WHAT THE TASK REQUIRES » Copy each line of the following material that has the string "middle".

--- --- ---

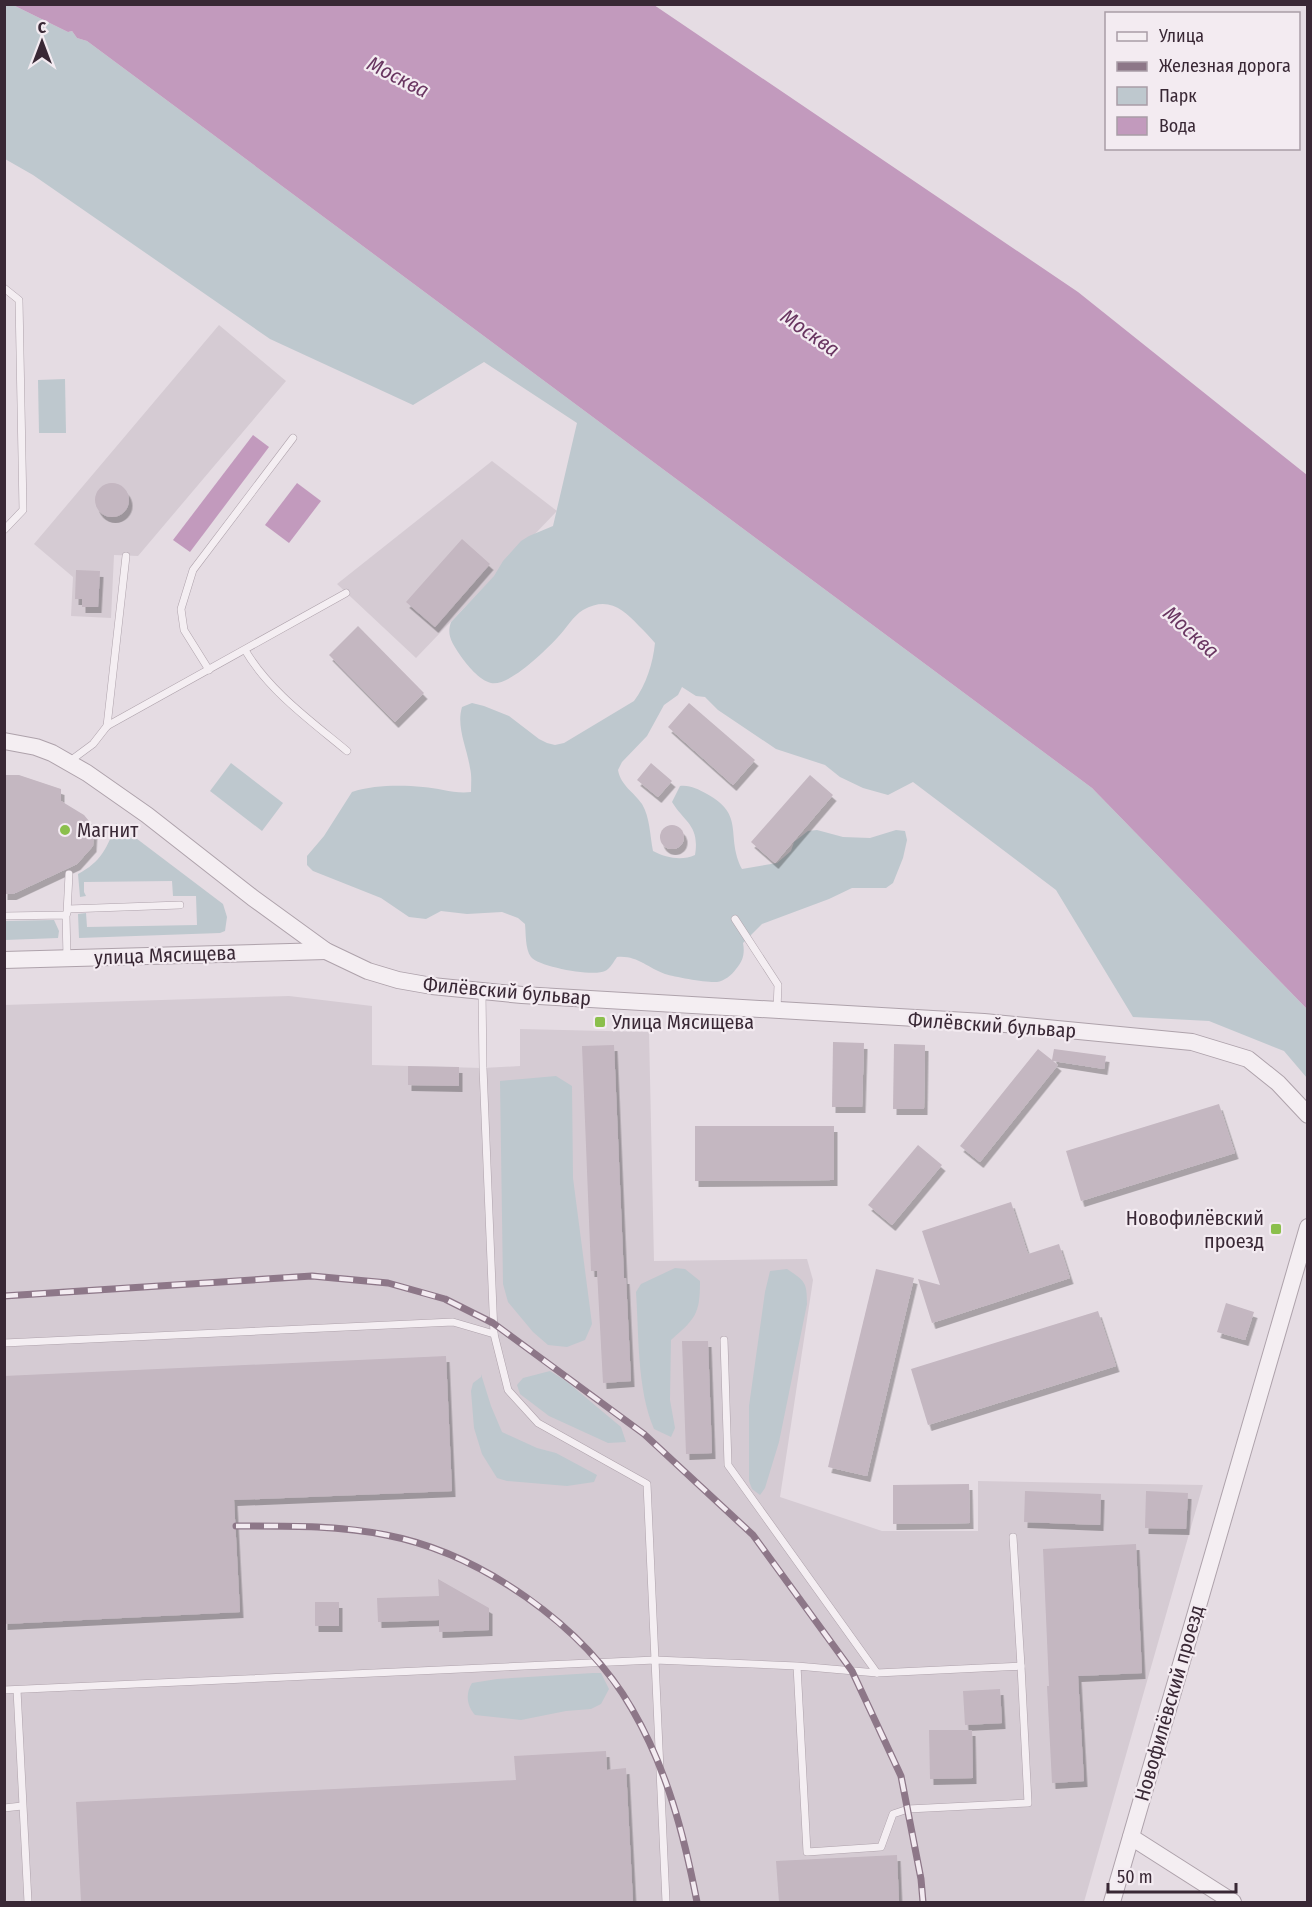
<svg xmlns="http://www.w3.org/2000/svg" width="1312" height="1907" viewBox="0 0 1312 1907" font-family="'Fira Sans Condensed',sans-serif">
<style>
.built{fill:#d5cbd3}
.green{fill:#bec8ce}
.water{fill:#c29abd}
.building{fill:#c4b7c1;filter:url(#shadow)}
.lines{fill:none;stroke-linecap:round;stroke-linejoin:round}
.service-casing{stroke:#aea2ab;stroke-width:8}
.tertiary-casing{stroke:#aea2ab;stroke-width:18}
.service{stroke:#f4eef2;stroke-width:7}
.tertiary{stroke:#f4eef2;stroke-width:16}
.rail-casing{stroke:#8d7788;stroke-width:7}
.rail{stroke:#f3ebf1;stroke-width:4.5;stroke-dasharray:14;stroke-linecap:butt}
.poi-dot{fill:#8bbf4c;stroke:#f3ebf1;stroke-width:2}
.labels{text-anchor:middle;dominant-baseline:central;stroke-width:4.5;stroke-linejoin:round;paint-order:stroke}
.poi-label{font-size:20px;fill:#392835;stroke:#f3ebf1;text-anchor:start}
.street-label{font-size:20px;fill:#392835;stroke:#f3ebf1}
.water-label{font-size:21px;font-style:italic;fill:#693661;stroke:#f3ebf1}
</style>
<defs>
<filter id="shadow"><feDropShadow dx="3.5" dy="6" stdDeviation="0" flood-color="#0004"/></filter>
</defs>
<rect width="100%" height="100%" fill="#e5dce3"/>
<g class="built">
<path d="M219,325L286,381L138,556L114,555L111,618L71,616L73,577L34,544Z"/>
<path d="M492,461L557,511L416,658L337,584Z"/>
<path d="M289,996L372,1006V1065L483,1068L520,1066V1029L649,1032L654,1261L807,1259L813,1280L780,1497L882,1531H978V1481L1203,1485L1084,1902H5L4,1005Z"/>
</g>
<g class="green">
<path d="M5,5H13L68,32L72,31L77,38L87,41L1092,788L1307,1009V1078L1284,1051L1209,1021L1133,1017L1056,890L913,782L888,795L863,788L840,777L825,765L776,749L718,710L705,697L696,696L682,687L678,695L664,705L647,736L622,762L618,770C621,786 633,791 642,804C650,817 650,836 653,851C666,858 682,861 695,855C700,825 684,822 672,802L680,786C691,785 697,789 707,794C746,815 725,836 742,869L777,863L791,851L794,842L808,831L817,830L843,837L870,838L896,830L905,831L907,840L903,858L893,883L886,888H852L829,899L762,924L743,943C745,954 743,961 736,969C732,975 724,981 717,982C707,983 675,977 665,974C648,968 637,955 617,957C614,961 610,969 605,971C594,977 539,967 531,957C525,949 526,933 525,924L518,918L502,912L467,914L441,911L426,919L409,917L381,898L313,871L307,865V856L324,836L352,792C374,785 400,785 423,787C439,788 454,794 471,792C471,784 472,776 470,768C467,748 456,727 462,707L472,703L484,706L509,716L539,739L547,743L555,745L564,743L634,701C646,685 653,663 655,643C650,637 645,632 639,626C623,609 608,596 583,610C573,616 566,629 558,637C546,650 509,687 491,683C479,680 467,665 460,655C453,644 446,636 451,622L494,576L503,561L521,541L529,536L553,526L577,423L484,362L413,405L270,339L33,175L5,159Z"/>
<path d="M65,379L66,433H39L38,380Z"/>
<path d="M231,763L283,803L262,831L210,791Z"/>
<path d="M116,823L223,904L227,917L225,931L220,933L79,938L78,914L86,913L87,927L197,925L196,896H173L172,881L84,882V892L86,896L80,897L78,874C101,862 108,847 116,823Z"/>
<path d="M54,920L59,931L58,938L5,940V921Z"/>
<path d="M556,1076L572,1086L573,1178L592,1324L585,1340L567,1347L548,1345L533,1332L508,1302L503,1284L500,1081Z"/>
<path d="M675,1268L685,1269L700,1281C700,1314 696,1318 671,1340L670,1400L675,1428L671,1437L654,1429C637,1389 639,1336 636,1292L641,1284Z"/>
<path d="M787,1269C805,1281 807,1282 807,1304L779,1442L765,1488L760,1495L752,1489L749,1481V1406L765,1292L770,1271Z"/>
<path d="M550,1371L566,1381L621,1427L626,1442L608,1443L549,1416L520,1394L517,1385L523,1378Z"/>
<path d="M481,1374L491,1406L502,1432L537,1448L556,1453L597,1475L594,1482L567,1486L507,1481L497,1478L482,1454L474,1428L471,1391L473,1383L481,1377Z"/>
<path d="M593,1673H601L609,1689L601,1704L591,1709L566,1711L521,1720L475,1715C467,1706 465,1694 472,1683L497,1679Z"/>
</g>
<g class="water">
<path d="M13,5H654L1078,292L1307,475V1009L1092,788L87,41L77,38L72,31L68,32Z"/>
<path d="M253,435L269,447L190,552L173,540Z"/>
<path d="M297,483L321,501L289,543L265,525Z"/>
</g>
<g class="building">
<circle cx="112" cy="500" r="17"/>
<path d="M462,539L490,564L435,627L406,602Z"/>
<path d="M76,570L100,571L98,607H82V599H75Z"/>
<path d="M358,626L424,693L395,722L329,655Z"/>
<path d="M689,703L755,760L733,785L668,727Z"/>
<path d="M651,763L672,781L658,797L637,780Z"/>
<path d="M4,775H19L61,789V801L84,815L94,827L93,846L77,864L13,894H4Z"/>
<path d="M810,775L833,795L775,863L751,842Z"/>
<circle cx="672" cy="837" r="12"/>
<path d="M833,1042L864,1043L862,1107H832Z"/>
<path d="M894,1044L925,1045L924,1109H893Z"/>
<path d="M614,1045L624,1278H626L631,1381L603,1383L597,1271H591L582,1046Z"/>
<path d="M1038,1049L1052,1060L1054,1049L1106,1056L1104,1069L1053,1061L1058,1065L980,1162L960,1146Z"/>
<path d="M408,1066L459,1067V1086L408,1085Z"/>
<path d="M1219,1104L1235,1153L1081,1201L1066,1151Z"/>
<path d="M695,1126H834V1180L695,1181Z"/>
<path d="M918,1145L942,1165L892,1225L868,1205Z"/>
<path d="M1011,1202L1028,1254L1059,1244L1070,1278L932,1323L918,1279L940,1285L922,1231Z"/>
<path d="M876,1269L914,1278L867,1476L828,1467Z"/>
<path d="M1226,1303L1254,1312L1245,1340L1217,1332Z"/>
<path d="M1098,1311L1116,1366L928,1425L911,1369Z"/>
<path d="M682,1341H708L712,1453L686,1454Z"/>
<path d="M446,1356L452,1491L234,1500L240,1612L4,1624V1376Z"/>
<path d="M969,1484L970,1523L893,1524V1485Z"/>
<path d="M1025,1491L1101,1494L1100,1525L1024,1522Z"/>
<path d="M1146,1491L1188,1493L1186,1529L1145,1528Z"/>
<path d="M1136,1544L1142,1673L1078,1676L1084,1781L1052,1783L1047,1686H1049L1043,1549Z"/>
<path d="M438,1579L489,1608V1630L439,1632V1620L378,1622L377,1598L439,1596Z"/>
<rect x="315" y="1602" width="24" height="24"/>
<path d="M1000,1689L1002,1723L965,1725L963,1691Z"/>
<path d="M929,1730H972L973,1778L930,1779Z"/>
<path d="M606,1751L607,1770L626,1768L633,1902H81L76,1802L516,1780L514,1756Z"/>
<path d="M897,1855L899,1902H779L776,1861Z"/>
</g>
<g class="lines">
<defs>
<g id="service">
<path d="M4,288L19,300L23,510L4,530"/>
<path d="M245,650C269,691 311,721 347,751"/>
<path d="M209,670L184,630L181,609L193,570L293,438"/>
<path d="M107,726L126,556"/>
<path d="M70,761L93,744L107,726L346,593"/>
<path d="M68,909L180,905"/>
<path d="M67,913L69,874"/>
<path d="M4,916L66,915L67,958"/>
<path d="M735,919L778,985L777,1009"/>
<path d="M482,991L483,1068L494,1334L508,1390L538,1423L647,1484L666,1902"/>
<path d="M724,1340L728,1465L877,1673"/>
<path d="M4,1343L453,1322L494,1334"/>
<path d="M1013,1537L1021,1666"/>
<path d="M4,1690L655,1660L797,1666L877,1673L1021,1666L1028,1803L908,1809L893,1814L881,1847L807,1852L797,1666"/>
<path d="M17,1690L28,1902"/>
<path d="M4,1808L22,1806"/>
</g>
<g id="tertiary">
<path d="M4,741L36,747L52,753L87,773L147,815L253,898L326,951L368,971L398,980L432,986L522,995L984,1022L1192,1042L1248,1059L1278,1083L1308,1115"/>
<path d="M4,960L326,951"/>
<path d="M1131,1837L1233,1902"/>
<path d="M1112,1902L1308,1227"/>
</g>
</defs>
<use href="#service" class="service-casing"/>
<use href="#tertiary" class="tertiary-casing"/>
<use href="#service" class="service"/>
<use href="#tertiary" class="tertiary"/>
<defs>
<g id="rail">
<path d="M4,1296L312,1276L388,1283L445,1299L493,1323L644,1434L753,1535L852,1671L901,1776L921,1879L923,1902"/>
<path d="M236,1526C286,1526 336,1525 386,1535C480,1553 584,1625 632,1709C667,1769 684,1835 697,1902"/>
</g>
</defs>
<use href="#rail" class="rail-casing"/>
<use href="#rail" class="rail"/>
</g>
<g class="poi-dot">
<circle cx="65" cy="830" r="6"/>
<rect x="594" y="1016" width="12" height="12" rx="3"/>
<rect x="1270" y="1223" width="12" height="12" rx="3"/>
</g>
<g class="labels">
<g class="poi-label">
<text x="77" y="830">Магнит</text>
<text x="612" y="1022">Улица Мясищева</text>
<text x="1264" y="1218" text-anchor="end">Новофилёвский<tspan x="1264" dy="23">проезд</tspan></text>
</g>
<g class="street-label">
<text transform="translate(165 955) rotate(-2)">улица Мясищева</text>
<text transform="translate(507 991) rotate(5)">Филёвский бульвар</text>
<text transform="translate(992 1025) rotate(4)">Филёвский бульвар</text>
<text transform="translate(1169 1703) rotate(-74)">Новофилёвский проезд</text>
</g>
<g class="water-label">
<text transform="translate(398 77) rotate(27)">Москва</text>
<text transform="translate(810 333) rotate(35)">Москва</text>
<text transform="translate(1191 632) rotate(42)">Москва</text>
</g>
</g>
<rect width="1312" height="1907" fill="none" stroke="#392835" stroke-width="12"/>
<rect x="1105" y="12" width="195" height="138" fill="#f3ebf1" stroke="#a99da6" stroke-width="1.5"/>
<rect x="1117" y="32" width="30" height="9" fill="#f4eef2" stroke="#a99da6" stroke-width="1.5"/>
<text x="1159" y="42" font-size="18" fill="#392835">Улица</text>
<rect x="1117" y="62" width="30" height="9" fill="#8d7788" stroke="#a99da6" stroke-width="1.5"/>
<text x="1159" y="72" font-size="18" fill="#392835">Железная дорога</text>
<rect x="1117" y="87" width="30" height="18" fill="#bec8ce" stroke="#a99da6" stroke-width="1.5"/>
<text x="1159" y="102" font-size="18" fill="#392835">Парк</text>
<rect x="1117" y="117" width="30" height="18" fill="#c29abd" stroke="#a99da6" stroke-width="1.5"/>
<text x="1159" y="132" font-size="18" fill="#392835">Вода</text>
<g transform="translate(42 42)" stroke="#f3ebf1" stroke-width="4.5" paint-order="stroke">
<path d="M0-4.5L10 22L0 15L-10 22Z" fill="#392835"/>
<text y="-9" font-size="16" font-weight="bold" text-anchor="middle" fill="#392835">С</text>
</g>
<path d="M1108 1883v9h128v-9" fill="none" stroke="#392835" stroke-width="3"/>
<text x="1117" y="1883" font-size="18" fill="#392835" stroke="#f3ebf1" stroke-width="4.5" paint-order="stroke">50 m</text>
</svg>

--- --- ---

ANSWER »
.labels{text-anchor:middle;dominant-baseline:central;stroke-width:4.5;stroke-linejoin:round;paint-order:stroke}
<text y="-9" font-size="16" font-weight="bold" text-anchor="middle" fill="#392835">С</text>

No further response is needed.